#### WHAT THE TASK ASKS:
Each line below must be set down exactly; omit any image you find.

#### DATA SHOWN:
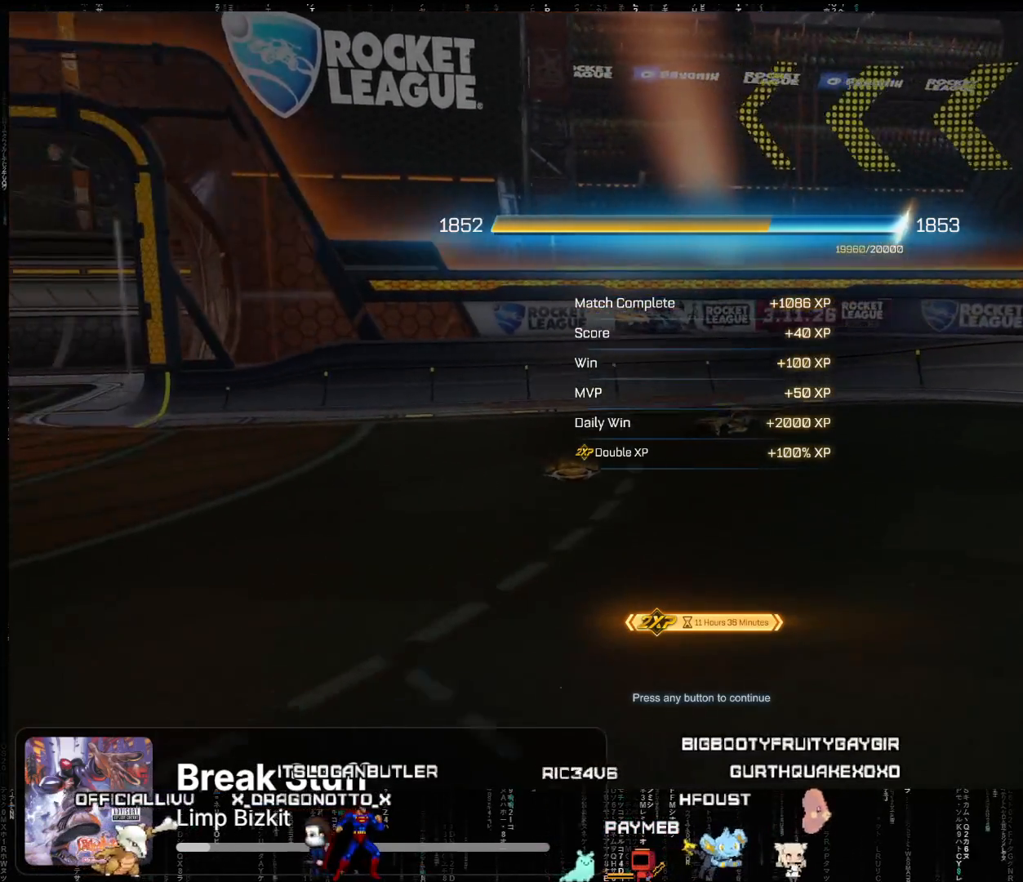
Gameplay with a controller (Xbox layout); each line is a JSON object with the inputs held at the frame after it. "events" lists button and stick changes between this image and that frame as [ms after this image, input, new state], when the widget could be followed in between. Not read: right_stick.
{"buttons": [], "left_stick": "center", "events": [[117, "A", "down"], [233, "A", "up"]]}
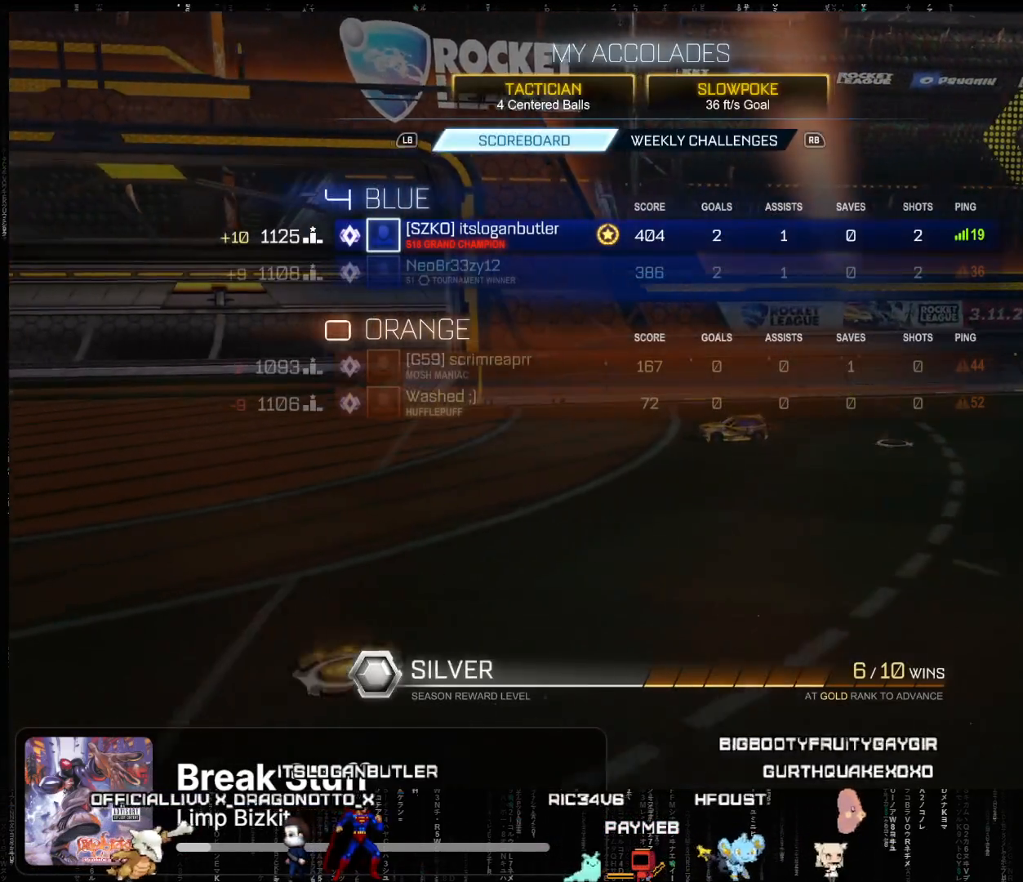
{"buttons": [], "left_stick": "center", "events": []}
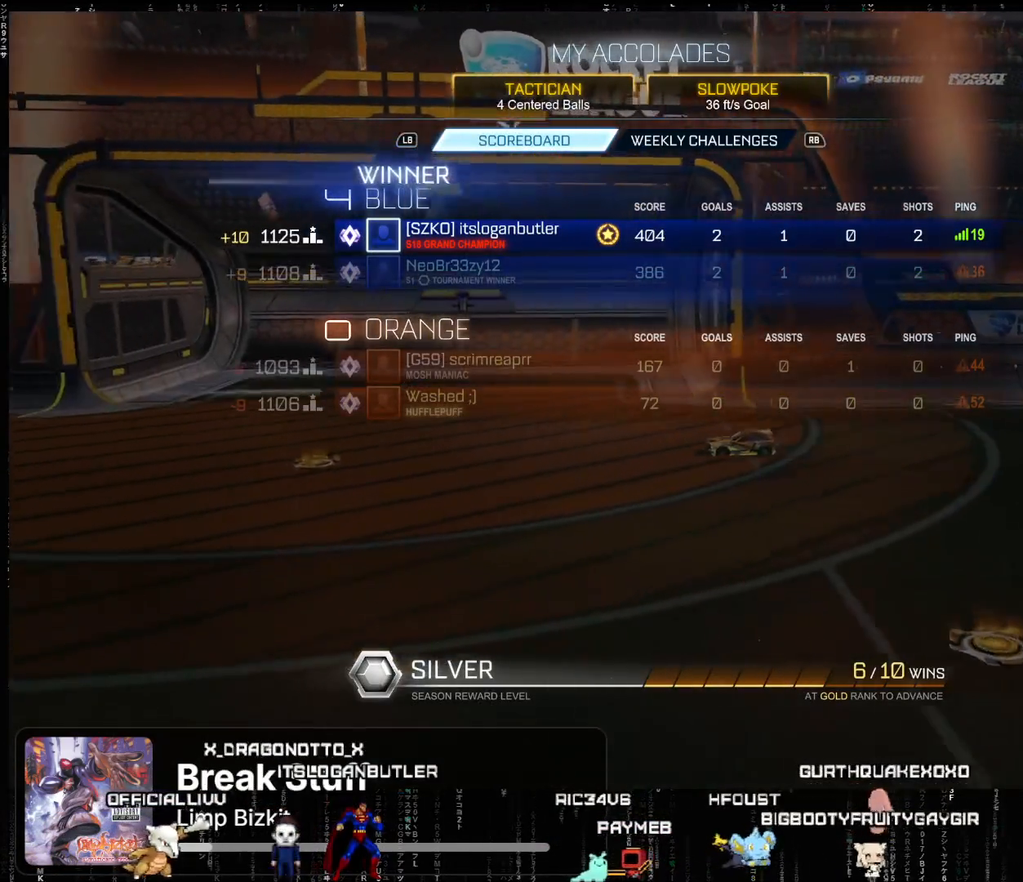
{"buttons": [], "left_stick": "center", "events": []}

#### RESPONSE AREA:
Gameplay with a controller (Xbox layout); each line is a JSON object with the inputs held at the frame after it. "events" lists button and stick changes between this image and that frame as [ms after this image, input, new state], when the widget could be followed in between. Not read: right_stick.
{"buttons": [], "left_stick": "center", "events": [[117, "A", "down"], [233, "A", "up"]]}
{"buttons": [], "left_stick": "center", "events": []}
{"buttons": [], "left_stick": "center", "events": []}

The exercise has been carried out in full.